Start of Block

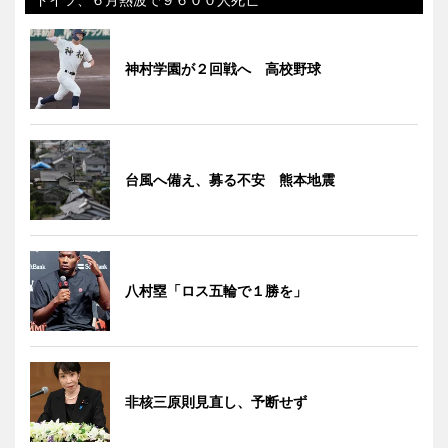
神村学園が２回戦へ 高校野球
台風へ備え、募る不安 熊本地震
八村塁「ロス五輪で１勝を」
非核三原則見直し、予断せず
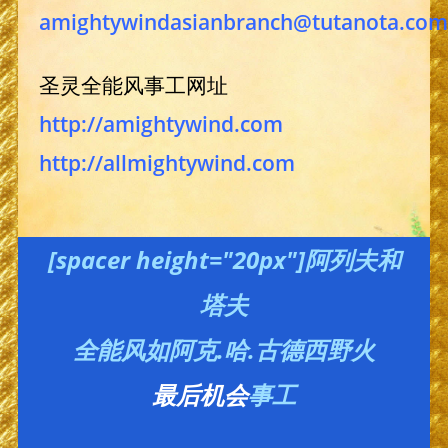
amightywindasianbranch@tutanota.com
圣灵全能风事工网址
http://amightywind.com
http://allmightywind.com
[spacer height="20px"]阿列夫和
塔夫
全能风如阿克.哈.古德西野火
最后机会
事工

End of Block
Start of Block

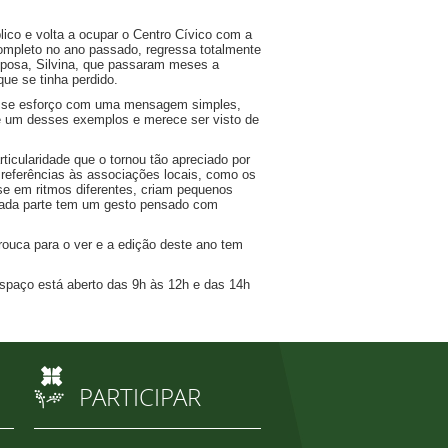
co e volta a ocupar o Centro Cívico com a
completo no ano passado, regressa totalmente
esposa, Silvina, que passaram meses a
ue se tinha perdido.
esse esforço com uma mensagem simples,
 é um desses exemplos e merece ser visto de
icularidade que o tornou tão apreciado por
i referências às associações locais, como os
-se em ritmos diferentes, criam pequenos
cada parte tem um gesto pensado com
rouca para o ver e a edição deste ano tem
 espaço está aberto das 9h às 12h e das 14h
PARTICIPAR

End of Block

From the listing, reproduce every line where the word "http" is present.

[REPLY]
http://amightywind.com
http://allmightywind.com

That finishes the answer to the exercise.